Released August 2016
‘Casualties of Time’ brings to a close the fifth series of Big Finish’s The Fourth Doctor Adventures, in the process giving a sense of closure to Cuthbert’s storyline that has intermittently spanned three years of releases in the range. It’s clear that Cuthbert, Mr Dorrick, and the Conglomerate are important creations to Big Finish, and it’s impressive that the company now has such a library of its own available that it can revisit its own creations, but it’s also quite telling that the script brings in such a plethora of new and returning characters to help spur events to their logical and surprisingly happy ending.
Yet while the sense of absurdity as the talking Ecidien Cerebus parrot-like creature gains prominence in a story that spans everywhere from Iron Age Scotland to a space station in 2071 fits in perfectly with Douglas Adams’s tenure on the programme, there is a style and tonality that meshes much better with later eras. Indeed, this tale- even more than because of the appearance of the Black Guardian after so much discussion throughout the previous releases- would quite seamlessly fit in with Peter Davison’s era, a time when the potential of time was explored a bit more thoroughly. Again, while there’s nothing inherently wrong with the prospect of another paradox, the timing is a bit unfortunate since this series’s previous two-part story offered its own version of a paradox in a more unique and engaging manner. As it is, while the presence of the Black Guardian certainly adds an added dimension to events and it is genuinely surprising to see just how intimately involved he has started to become over time, the evil plan in motion unfortunately simply comes off as needlessly overcomplicated and unnecessary.

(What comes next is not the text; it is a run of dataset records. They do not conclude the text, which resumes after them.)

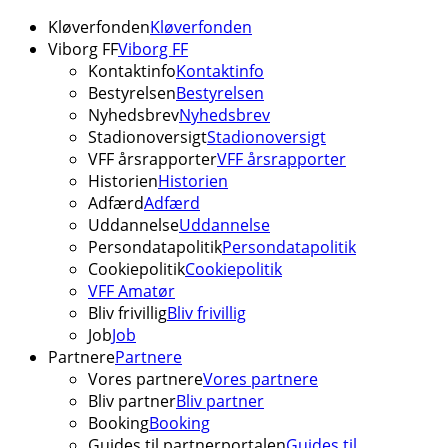
Kløverfonden
Kløverfonden
Viborg FF
Viborg FF
Kontaktinfo
Kontaktinfo
Bestyrelsen
Bestyrelsen
Nyhedsbrev
Nyhedsbrev
Stadionoversigt
Stadionoversigt
VFF årsrapporter
VFF årsrapporter
Historien
Historien
Adfærd
Adfærd
Uddannelse
Uddannelse
Persondatapolitik
Persondatapolitik
Cookiepolitik
Cookiepolitik
VFF Amatør
Bliv frivillig
Bliv frivillig
Job
Job
Partnere
Partnere
Vores partnere
Vores partnere
Bliv partner
Bliv partner
Booking
Booking
Guides til partnerportalen
Guides til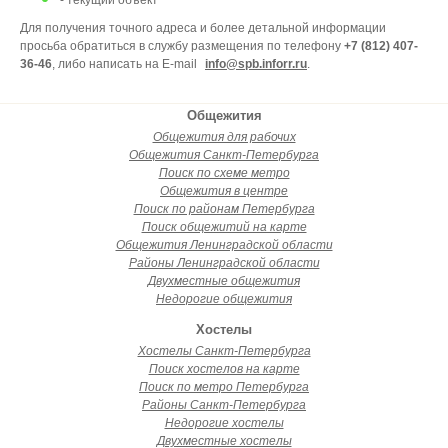
- текущий объект
Для получения точного адреса и более детальной информации
просьба обратиться в службу размещения по телефону
+7 (812) 407-
36-46
, либо написать на E-mail
info@spb.inforr.ru
.
Общежития
Общежития для рабочих
Общежития Санкт-Петербурга
Поиск по схеме метро
Общежития в центре
Поиск по районам Петербурга
Поиск общежитий на карте
Общежития Ленинградской области
Районы Ленинградской области
Двухместные общежития
Недорогие общежития
Хостелы
Хостелы Санкт-Петербурга
Поиск хостелов на карте
Поиск по метро Петербурга
Районы Санкт-Петербурга
Недорогие хостелы
Двухместные хостелы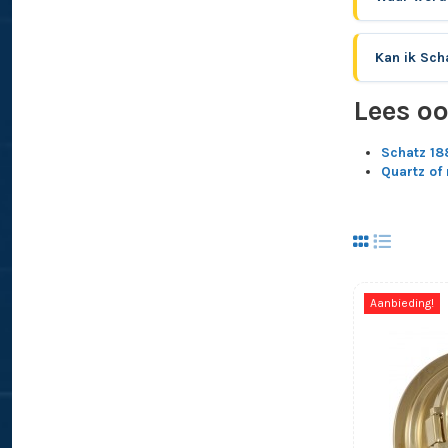
Kan ik Sch
Lees o
Schatz 18
Quartz of
Aanbieding!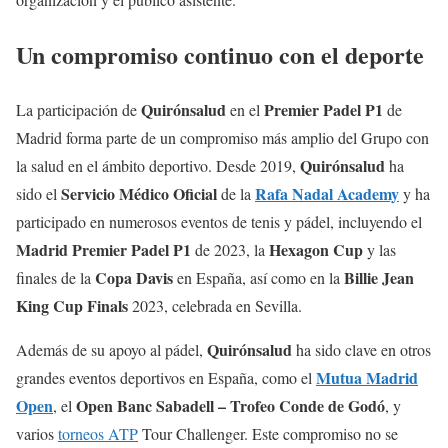
Un compromiso continuo con el deporte
Quirónsalud
Premier Padel P1
La participación de
en el
de
Madrid forma parte de un compromiso más amplio del Grupo con
Quirónsalud
la salud en el ámbito deportivo. Desde 2019,
ha
Servicio Médico Oficial
Rafa Nadal Academy
sido el
de la
y ha
participado en numerosos eventos de tenis y pádel, incluyendo el
Madrid Premier Padel P1
Hexagon Cup
de 2023, la
y las
Copa Davis
Billie Jean
finales de la
en España, así como en la
King Cup Finals
2023, celebrada en Sevilla.
Quirónsalud
Además de su apoyo al pádel,
ha sido clave en otros
Mutua Madrid
grandes eventos deportivos en España, como el
Open
Open Banc Sabadell – Trofeo Conde de Godó
, el
, y
varios
torneos ATP
Tour Challenger. Este compromiso no se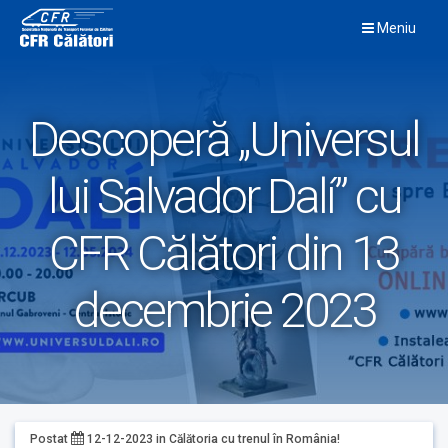
Skip
Meniu
to
content
Descoperă „Universul
lui Salvador Dalí” cu
CFR Călători din 13
decembrie 2023
Postat
12-12-2023
in
Călătoria cu trenul în România!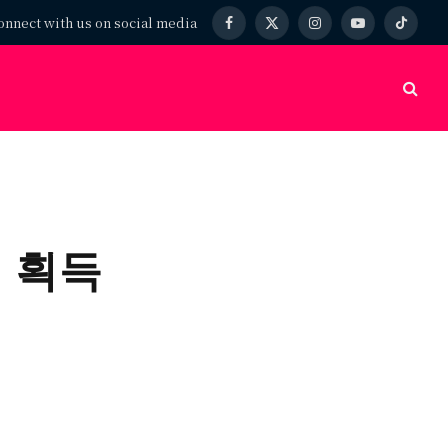
onnect with us on social media
Facebook
X
Instagram
YouTube
TikTok
(Twitter)
자리 획득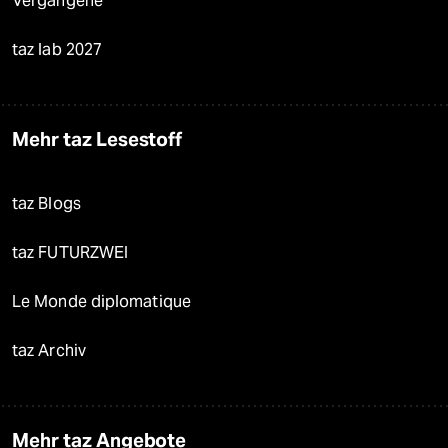
Vergangene
taz lab 2027
Mehr taz Lesestoff
taz Blogs
taz FUTURZWEI
Le Monde diplomatique
taz Archiv
Mehr taz Angebote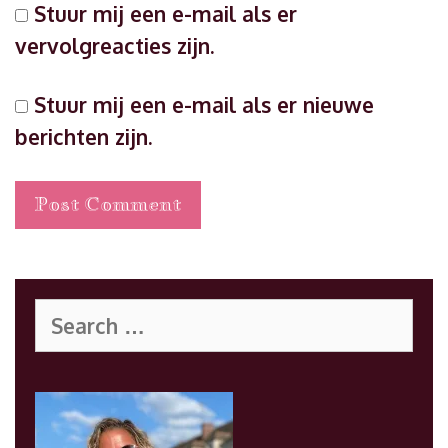
Stuur mij een e-mail als er
vervolgreacties zijn.
Stuur mij een e-mail als er nieuwe
berichten zijn.
Search
for: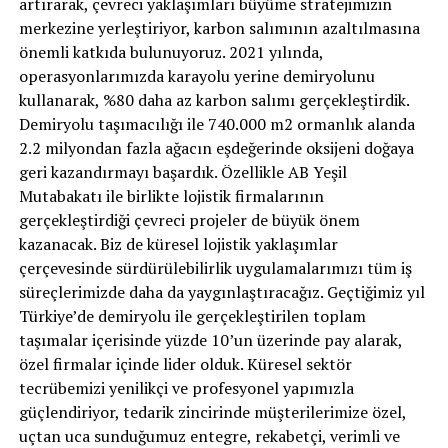
artırarak, çevreci yaklaşımları büyüme stratejimizin
merkezine yerleştiriyor, karbon salımının azaltılmasına
önemli katkıda bulunuyoruz. 2021 yılında,
operasyonlarımızda karayolu yerine demiryolunu
kullanarak, %80 daha az karbon salımı gerçekleştirdik.
Demiryolu taşımacılığı ile 740.000 m2 ormanlık alanda
2.2 milyondan fazla ağacın eşdeğerinde oksijeni doğaya
geri kazandırmayı başardık. Özellikle AB Yeşil
Mutabakatı ile birlikte lojistik firmalarının
gerçekleştirdiği çevreci projeler de büyük önem
kazanacak. Biz de küresel lojistik yaklaşımlar
çerçevesinde sürdürülebilirlik uygulamalarımızı tüm iş
süreçlerimizde daha da yaygınlaştıracağız. Geçtiğimiz yıl
Türkiye’de demiryolu ile gerçekleştirilen toplam
taşımalar içerisinde yüzde 10’un üzerinde pay alarak,
özel firmalar içinde lider olduk. Küresel sektör
tecrübemizi yenilikçi ve profesyonel yapımızla
güçlendiriyor, tedarik zincirinde müşterilerimize özel,
uçtan uca sunduğumuz entegre, rekabetçi, verimli ve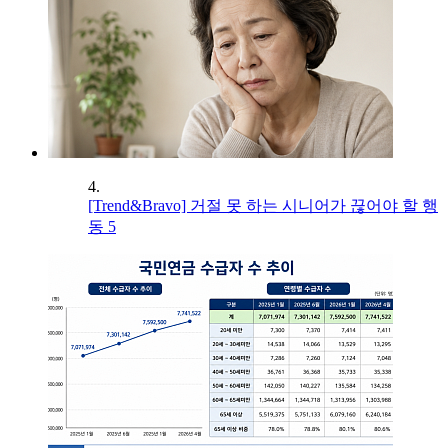
4.
[Trend&Bravo] 거절 못 하는 시니어가 끊어야 할 행
동 5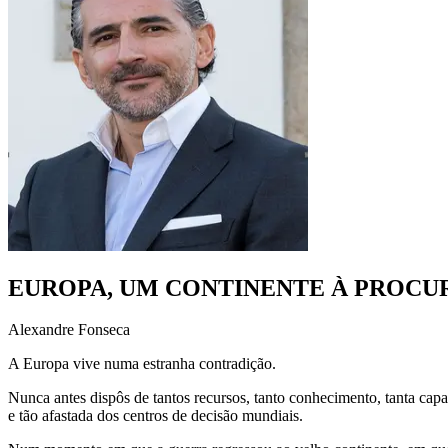
EUROPA, UM CONTINENTE À PROCUR
Alexandre Fonseca
A Europa vive numa estranha contradição.
Nunca antes dispôs de tantos recursos, tanto conhecimento, tanta cap
e tão afastada dos centros de decisão mundiais.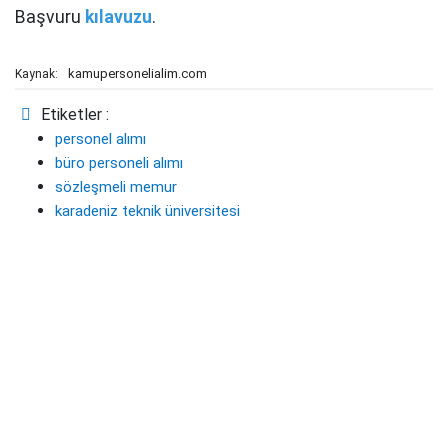
Başvuru
kılavuzu
.
kamupersonelialim.com
Kaynak:
Etiketler :
personel alımı
büro personeli alımı
sözleşmeli memur
karadeniz teknik üniversitesi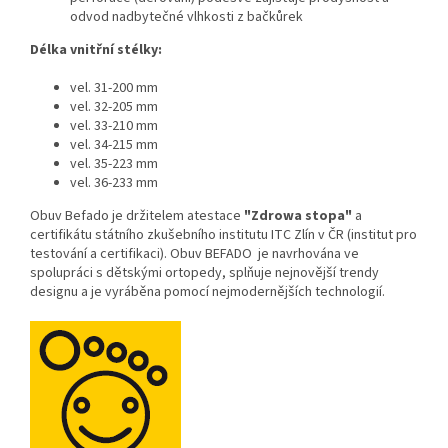
odvod nadbytečné vlhkosti z bačkůrek
Délka vnitřní stélky:
vel. 31-200 mm
vel. 32-205 mm
vel. 33-210 mm
vel. 34-215 mm
vel. 35-223 mm
vel. 36-233 mm
Obuv Befado je držitelem atestace
"Zdrowa stopa"
a
certifikátu státního zkušebního institutu ITC Zlín v ČR (institut pro
testování a certifikaci). Obuv BEFADO je navrhována ve
spolupráci s dětskými ortopedy, splňuje nejnovější trendy
designu a je vyráběna pomocí nejmodernějších technologií.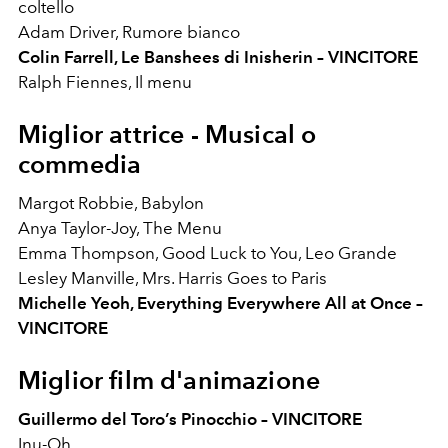
coltello
Adam Driver, Rumore bianco
Colin Farrell, Le Banshees di Inisherin – VINCITORE
Ralph Fiennes, Il menu
Miglior attrice -
Musical o
commedia
Margot Robbie, Babylon
Anya Taylor-Joy, The Menu
Emma Thompson, Good Luck to You, Leo Grande
Lesley Manville, Mrs. Harris Goes to Paris
Michelle Yeoh, Everything Everywhere All at Once –
VINCITORE
Miglior film d'animazione
Guillermo del Toro’s Pinocchio – VINCITORE
Inu-Oh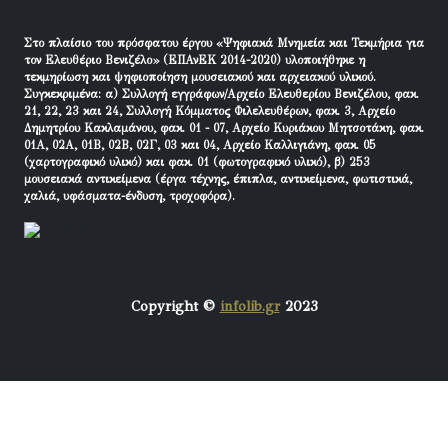
Στο πλαίσιο του πρόσφατου έργου «Ψηφιακά Μνημεία και Τεκμήρια για
τον Ελευθέριο Βενιζέλο» (ΕΠΑνΕΚ 2014-2020) υλοποιήθηκε η
τεκμηρίωση και ψηφιοποίηση μουσειακού και αρχειακού υλικού.
Συγκεκριμένα: α) Συλλογή εγγράφων/Αρχείο Ελευθερίου Βενιζέλου, φακ.
21, 22, 23 και 24, Συλλογή Κόμματος Φιλελευθέρων, φακ. 3, Αρχείο
Δημητρίου Κακλαμάνου, φακ. 01 - 07, Αρχείο Κυριάκου Μητσοτάκη, φακ.
01Α, 02Α, 01Β, 02Β, 02Γ, 03 και 04, Αρχείο Καλλιγιάνη, φακ. 05
(χαρτογραφικό υλικό) και φακ. 01 (φωτογραφικό υλικό), β) 253
μουσειακά αντικείμενα (έργα τέχνης, έπιπλα, αντικείμενα, φωτιστικά,
χαλιά, υφάσματα-ένδυση, τροχοφόρα).
Copyright ©
infolib.gr
2023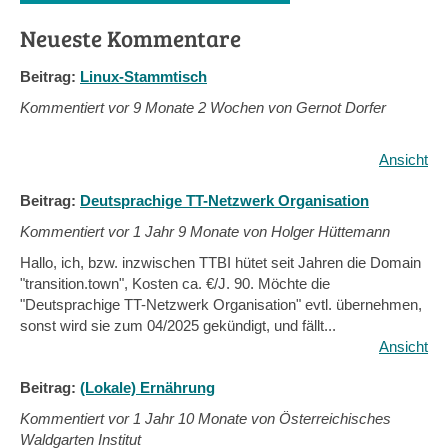
Neueste Kommentare
Beitrag:
Linux-Stammtisch
Kommentiert vor
9 Monate 2 Wochen von Gernot Dorfer
Ansicht
Beitrag:
Deutsprachige TT-Netzwerk Organisation
Kommentiert vor
1 Jahr 9 Monate von Holger Hüttemann
Hallo, ich, bzw. inzwischen TTBI hütet seit Jahren die Domain
"transition.town", Kosten ca. €/J. 90. Möchte die
"Deutsprachige TT-Netzwerk Organisation" evtl. übernehmen,
sonst wird sie zum 04/2025 gekündigt, und fällt...
Ansicht
Beitrag:
(Lokale) Ernährung
Kommentiert vor
1 Jahr 10 Monate von Österreichisches
Waldgarten Institut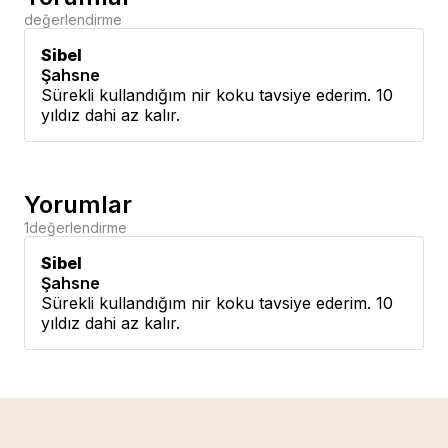
değerlendirme
Sibel
Şahsne
Sürekli kullandığım nir koku tavsiye ederim. 10
yıldız dahi az kalır.
Yorumlar
1
değerlendirme
Sibel
Şahsne
Sürekli kullandığım nir koku tavsiye ederim. 10
yıldız dahi az kalır.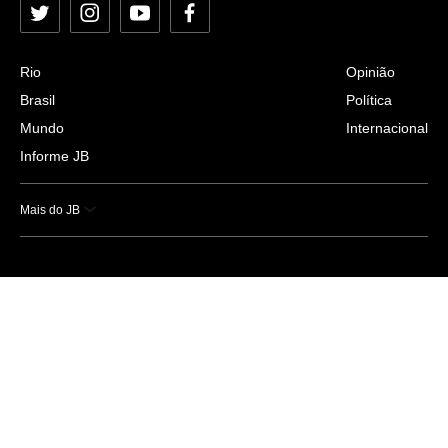
Twitter
Instagram
YouTube
Facebook
Rio
Opinião
Brasil
Política
Mundo
Internacional
Informe JB
Mais do JB
Esportes
Saúde
Ciência e Tecnologia
Caderno B
Colunistas
Economia
Empresas e Negócios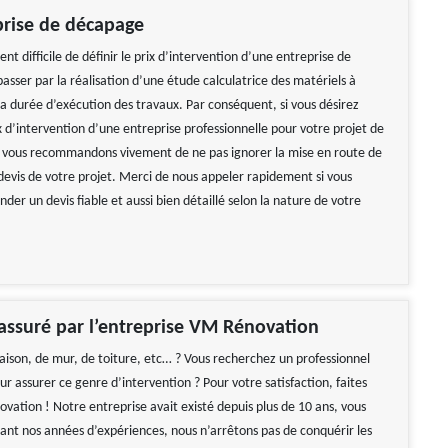
prise de décapage
ent difficile de définir le prix d’intervention d’une entreprise de
sser par la réalisation d’une étude calculatrice des matériels à
i la durée d’exécution des travaux. Par conséquent, si vous désirez
x d’intervention d’une entreprise professionnelle pour votre projet de
 vous recommandons vivement de ne pas ignorer la mise en route de
evis de votre projet. Merci de nous appeler rapidement si vous
er un devis fiable et aussi bien détaillé selon la nature de votre
ssuré par l’entreprise VM Rénovation
son, de mur, de toiture, etc… ? Vous recherchez un professionnel
 assurer ce genre d’intervention ? Pour votre satisfaction, faites
vation ! Notre entreprise avait existé depuis plus de 10 ans, vous
rant nos années d’expériences, nous n’arrêtons pas de conquérir les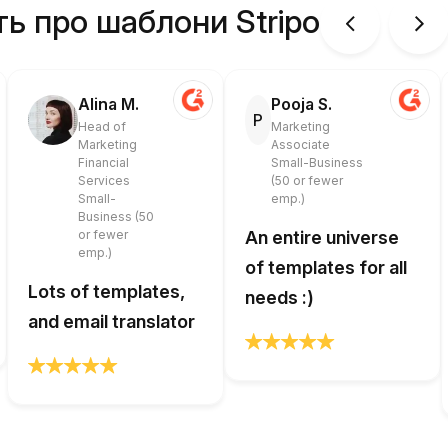
ть про шаблони Stripo
Alina M.
Pooja S.
P
Head of
Marketing
Marketing
Associate
Financial
Small-Business
Services
(50 or fewer
Small-
emp.)
Business (50
or fewer
An entire universe
emp.)
of templates for all
Lots of templates,
needs :)
and email translator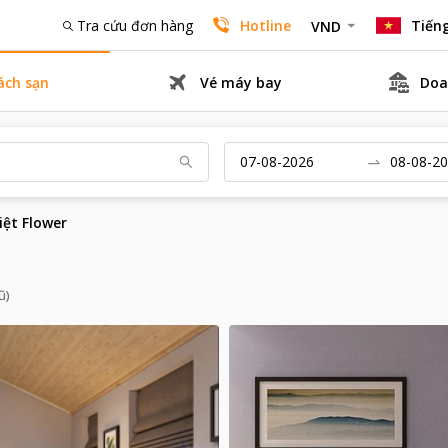
Tra cứu đơn hàng
Hotline
Tiếng
VND
ách sạn
Vé máy bay
Doa
iệt Flower
ũ)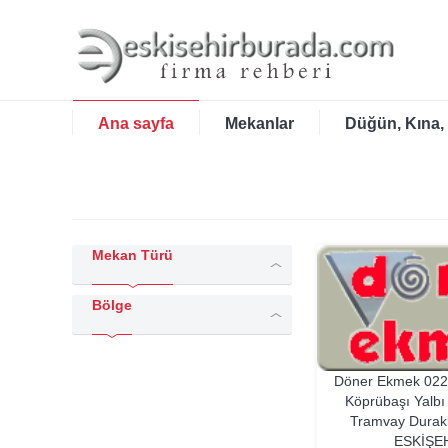
Ana sayfa
Mekanlar
Düğün, Kına,
Mekan Türü
Bölge
Döner Ekmek
022
Köprübaşı Yalbı
Tramvay Durakl
ESKIŞE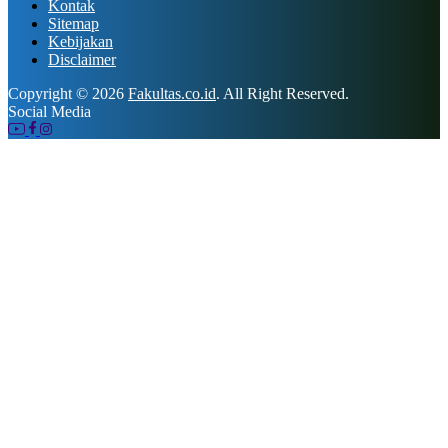
Kontak
Sitemap
Kebijakan
Disclaimer
Copyright © 2026
Fakultas.co.id
. All Right Reserved.
Social Media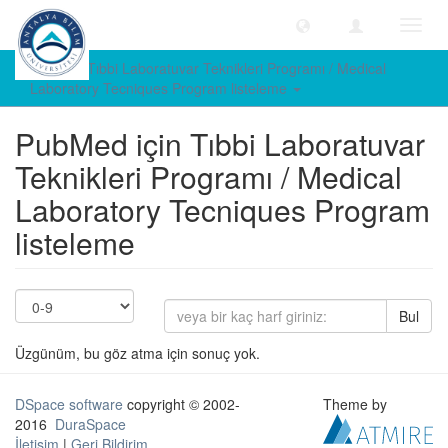
Geçiş
Yönle
PubMed Tıbbi Laboratuvar Teknikleri Programı / Medical
Laboratory Tecniques Program listeleme
PubMed için Tıbbi Laboratuvar
Teknikleri Programı / Medical
Laboratory Tecniques Program
listeleme
Bul
Üzgünüm, bu göz atma için sonuç yok.
DSpace software
copyright © 2002-
Theme by
2016
DuraSpace
İletişim
|
Geri Bildirim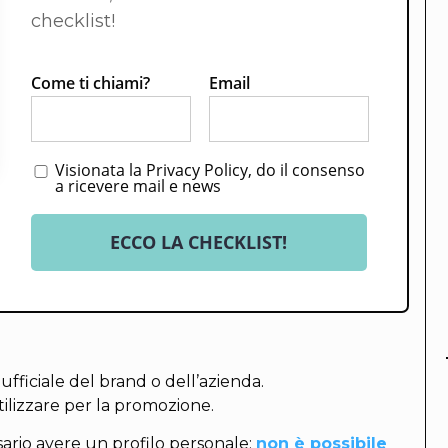
checklist!
Come ti chiami?
Email
Visionata la Privacy Policy, do il consenso
a ricevere mail e news
ECCO LA CHECKLIST!
ufficiale del brand o dell’azienda.
ilizzare per la promozione.
ario avere un profilo personale:
non è possibile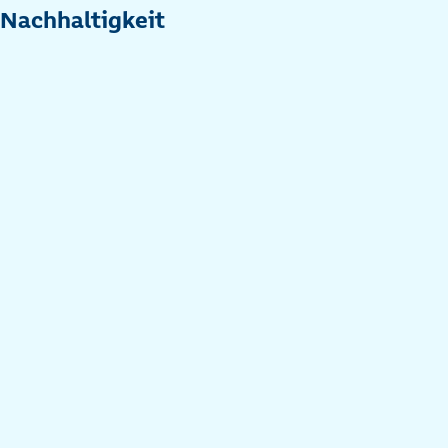
Nachhaltigkeit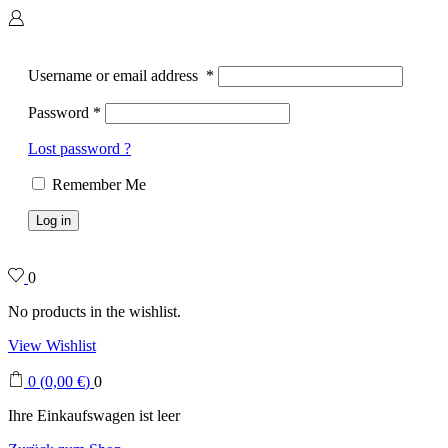
Username or email address
*
Password
*
Lost password ?
Remember Me
Log in
0
No products in the wishlist.
View Wishlist
0
(
0,00
€
)
0
Ihre Einkaufswagen ist leer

It doesn’t seem as though Nicholas Briggs set out to change the rules and mythology of Doctor Who with this finale, and ‘Casualties of Time’ certainly holds up well when taking away the preconceptions of what a finale might or should entail, resolving the questions raised and the plight of the Oortag and Laan discovered in ‘The Pursuit of History’ efficiently and admirably. Still, while there have always been plenty of really good ideas strewn about through the entire Cuthbert and Laan narrative over the years, few of them ever truly reached their full potential in this culminating segment, leaving a sense of yearning for what could have possibly been. It likely goes without saying, but both David Warner and David Troughton are absolutely spectacular in their respective guest roles; it’s sadly that the material can’t quite reach the acting caliber on display. Still, particularly with Warner’s Cuthbert, the script does afford him so tremendous scenes along with Tom Baker, and both quite believably show a more open and vulnerable side to their characters than is normally displayed.
Ultimately, this is a script that just couldn’t quite meet its own ambition. As a piece of enjoyable entertainment that somehow remains very welcoming and straightforward, it is perfectly satisfactory; however, when combined with its intention of bringing to a close the Cuthbert storyline three years in the making as well as intertwining the continued machinations of the Guardians with the progressing relationship of the Fourth Doctor and the second Romana, ‘Casualties of Time’ doesn’t quite manage to dedicate enough time to each. The end result is a mixed one to be sure, but a mixed Doctor Who is still miles better than a mixed installment of most other programmes available. Although it’s not an instant classic, the imagination and ambition on display are absolutely second to none, and it’s an enjoyable if ultimately forgettable ending to rather strong series overall.